------ DATA FOR REVIEW

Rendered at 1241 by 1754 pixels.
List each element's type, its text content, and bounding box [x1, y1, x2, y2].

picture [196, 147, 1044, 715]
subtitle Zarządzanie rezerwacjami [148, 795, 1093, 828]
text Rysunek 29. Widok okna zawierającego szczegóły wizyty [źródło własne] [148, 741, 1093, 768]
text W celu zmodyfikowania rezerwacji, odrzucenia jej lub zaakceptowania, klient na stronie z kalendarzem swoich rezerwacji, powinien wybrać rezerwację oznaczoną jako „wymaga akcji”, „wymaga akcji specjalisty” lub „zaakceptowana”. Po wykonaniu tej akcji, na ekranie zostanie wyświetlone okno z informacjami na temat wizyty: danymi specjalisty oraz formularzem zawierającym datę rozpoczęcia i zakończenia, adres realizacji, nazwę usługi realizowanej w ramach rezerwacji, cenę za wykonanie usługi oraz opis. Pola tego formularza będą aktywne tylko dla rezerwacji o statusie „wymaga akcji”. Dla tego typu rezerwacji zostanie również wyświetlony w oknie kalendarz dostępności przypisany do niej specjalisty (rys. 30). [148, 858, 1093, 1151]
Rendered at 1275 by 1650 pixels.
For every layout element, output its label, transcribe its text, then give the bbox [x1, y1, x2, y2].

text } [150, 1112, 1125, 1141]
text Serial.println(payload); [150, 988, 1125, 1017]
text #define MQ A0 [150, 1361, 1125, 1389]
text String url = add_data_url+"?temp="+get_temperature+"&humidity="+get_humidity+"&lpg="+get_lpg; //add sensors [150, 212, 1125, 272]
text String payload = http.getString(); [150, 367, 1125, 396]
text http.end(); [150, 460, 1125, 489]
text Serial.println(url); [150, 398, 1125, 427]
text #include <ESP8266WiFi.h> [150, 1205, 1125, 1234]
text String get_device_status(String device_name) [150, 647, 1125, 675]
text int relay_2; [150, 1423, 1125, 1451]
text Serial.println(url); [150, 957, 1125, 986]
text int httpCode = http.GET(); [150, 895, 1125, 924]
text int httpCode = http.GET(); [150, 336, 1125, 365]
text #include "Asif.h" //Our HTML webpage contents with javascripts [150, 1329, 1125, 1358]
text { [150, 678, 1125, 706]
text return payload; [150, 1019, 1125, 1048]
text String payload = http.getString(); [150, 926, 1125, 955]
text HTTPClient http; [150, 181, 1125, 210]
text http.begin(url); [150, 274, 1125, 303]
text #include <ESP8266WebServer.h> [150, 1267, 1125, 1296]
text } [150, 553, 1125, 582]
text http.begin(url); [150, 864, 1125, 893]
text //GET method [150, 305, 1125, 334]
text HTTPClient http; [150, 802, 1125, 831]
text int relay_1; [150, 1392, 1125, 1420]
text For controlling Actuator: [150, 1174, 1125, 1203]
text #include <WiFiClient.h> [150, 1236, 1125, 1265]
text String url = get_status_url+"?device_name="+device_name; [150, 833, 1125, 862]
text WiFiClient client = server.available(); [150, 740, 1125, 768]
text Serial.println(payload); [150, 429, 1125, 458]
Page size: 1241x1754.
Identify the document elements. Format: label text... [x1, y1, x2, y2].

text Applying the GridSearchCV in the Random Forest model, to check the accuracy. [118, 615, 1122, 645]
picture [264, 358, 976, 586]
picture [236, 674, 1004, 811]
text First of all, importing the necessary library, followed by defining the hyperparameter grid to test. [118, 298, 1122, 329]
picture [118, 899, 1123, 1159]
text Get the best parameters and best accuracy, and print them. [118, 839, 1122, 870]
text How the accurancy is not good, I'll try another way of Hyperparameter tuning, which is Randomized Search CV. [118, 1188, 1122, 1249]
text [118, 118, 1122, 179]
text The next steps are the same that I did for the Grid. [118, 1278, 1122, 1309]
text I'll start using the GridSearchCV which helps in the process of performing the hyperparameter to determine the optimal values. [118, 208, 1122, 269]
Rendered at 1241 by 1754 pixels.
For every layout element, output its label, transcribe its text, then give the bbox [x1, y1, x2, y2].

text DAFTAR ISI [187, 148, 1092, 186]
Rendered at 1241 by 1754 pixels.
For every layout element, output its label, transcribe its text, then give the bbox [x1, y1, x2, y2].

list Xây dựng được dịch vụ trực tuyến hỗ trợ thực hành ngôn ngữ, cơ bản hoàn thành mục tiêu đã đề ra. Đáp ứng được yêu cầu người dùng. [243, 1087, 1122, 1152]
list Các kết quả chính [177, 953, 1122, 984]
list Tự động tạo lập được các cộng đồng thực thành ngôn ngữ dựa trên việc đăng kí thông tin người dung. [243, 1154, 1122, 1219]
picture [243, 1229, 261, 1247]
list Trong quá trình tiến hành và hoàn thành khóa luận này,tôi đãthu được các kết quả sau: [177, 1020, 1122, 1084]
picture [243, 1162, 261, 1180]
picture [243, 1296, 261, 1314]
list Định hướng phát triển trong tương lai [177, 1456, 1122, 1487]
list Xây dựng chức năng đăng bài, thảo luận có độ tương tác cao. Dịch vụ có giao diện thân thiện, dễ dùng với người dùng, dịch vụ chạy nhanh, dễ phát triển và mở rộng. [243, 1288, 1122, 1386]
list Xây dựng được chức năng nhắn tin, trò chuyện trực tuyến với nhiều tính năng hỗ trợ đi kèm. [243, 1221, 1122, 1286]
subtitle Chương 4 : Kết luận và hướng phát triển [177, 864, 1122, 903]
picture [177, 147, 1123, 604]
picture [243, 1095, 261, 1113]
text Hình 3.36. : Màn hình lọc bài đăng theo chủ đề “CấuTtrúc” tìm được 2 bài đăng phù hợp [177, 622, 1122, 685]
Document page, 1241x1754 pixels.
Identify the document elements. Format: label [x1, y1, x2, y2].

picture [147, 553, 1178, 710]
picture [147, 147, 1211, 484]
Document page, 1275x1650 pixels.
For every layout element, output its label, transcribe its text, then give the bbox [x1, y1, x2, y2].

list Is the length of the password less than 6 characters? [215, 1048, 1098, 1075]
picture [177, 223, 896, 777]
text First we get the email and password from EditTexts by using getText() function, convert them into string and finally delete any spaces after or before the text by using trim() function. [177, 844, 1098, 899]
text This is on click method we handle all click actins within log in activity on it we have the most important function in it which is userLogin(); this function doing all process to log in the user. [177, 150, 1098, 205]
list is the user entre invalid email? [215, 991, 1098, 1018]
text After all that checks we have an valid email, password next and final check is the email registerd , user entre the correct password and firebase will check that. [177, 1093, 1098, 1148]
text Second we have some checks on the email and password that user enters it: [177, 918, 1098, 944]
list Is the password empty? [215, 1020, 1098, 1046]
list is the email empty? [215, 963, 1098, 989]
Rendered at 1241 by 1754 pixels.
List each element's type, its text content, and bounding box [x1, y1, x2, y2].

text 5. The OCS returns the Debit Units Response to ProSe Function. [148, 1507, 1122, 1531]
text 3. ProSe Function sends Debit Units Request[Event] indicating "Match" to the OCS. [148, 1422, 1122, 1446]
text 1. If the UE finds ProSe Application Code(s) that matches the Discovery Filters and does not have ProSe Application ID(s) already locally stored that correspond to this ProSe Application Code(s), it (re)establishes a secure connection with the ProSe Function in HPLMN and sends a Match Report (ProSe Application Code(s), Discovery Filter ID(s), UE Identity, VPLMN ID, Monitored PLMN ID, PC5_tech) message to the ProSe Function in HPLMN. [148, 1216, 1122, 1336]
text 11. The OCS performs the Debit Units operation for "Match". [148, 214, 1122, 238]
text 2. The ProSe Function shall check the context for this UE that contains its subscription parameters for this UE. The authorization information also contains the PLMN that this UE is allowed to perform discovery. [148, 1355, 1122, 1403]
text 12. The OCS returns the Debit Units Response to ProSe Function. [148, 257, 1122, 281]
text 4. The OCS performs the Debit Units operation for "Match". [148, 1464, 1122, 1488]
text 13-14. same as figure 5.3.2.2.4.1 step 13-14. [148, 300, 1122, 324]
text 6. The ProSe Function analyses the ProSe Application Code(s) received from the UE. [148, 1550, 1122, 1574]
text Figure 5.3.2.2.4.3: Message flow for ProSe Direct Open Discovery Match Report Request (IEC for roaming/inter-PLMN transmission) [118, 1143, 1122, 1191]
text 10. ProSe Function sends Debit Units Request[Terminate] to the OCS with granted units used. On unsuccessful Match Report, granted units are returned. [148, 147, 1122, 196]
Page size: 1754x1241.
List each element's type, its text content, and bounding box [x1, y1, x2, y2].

------------

## ACTIVITY:
The lines to copy run from the first line of the entries to the line containing "Rendered at 1275 by 1650 pixels."; copy them exactly and output nothing else.

## COMPLETED TASK:
Rendered at 1241 by 1754 pixels.
List each element's type, its text content, and bounding box [x1, y1, x2, y2].

picture [196, 147, 1044, 715]
subtitle Zarządzanie rezerwacjami [148, 795, 1093, 828]
text Rysunek 29. Widok okna zawierającego szczegóły wizyty [źródło własne] [148, 741, 1093, 768]
text W celu zmodyfikowania rezerwacji, odrzucenia jej lub zaakceptowania, klient na stronie z kalendarzem swoich rezerwacji, powinien wybrać rezerwację oznaczoną jako „wymaga akcji”, „wymaga akcji specjalisty” lub „zaakceptowana”. Po wykonaniu tej akcji, na ekranie zostanie wyświetlone okno z informacjami na temat wizyty: danymi specjalisty oraz formularzem zawierającym datę rozpoczęcia i zakończenia, adres realizacji, nazwę usługi realizowanej w ramach rezerwacji, cenę za wykonanie usługi oraz opis. Pola tego formularza będą aktywne tylko dla rezerwacji o statusie „wymaga akcji”. Dla tego typu rezerwacji zostanie również wyświetlony w oknie kalendarz dostępności przypisany do niej specjalisty (rys. 30). [148, 858, 1093, 1151]
Rendered at 1275 by 1650 pixels.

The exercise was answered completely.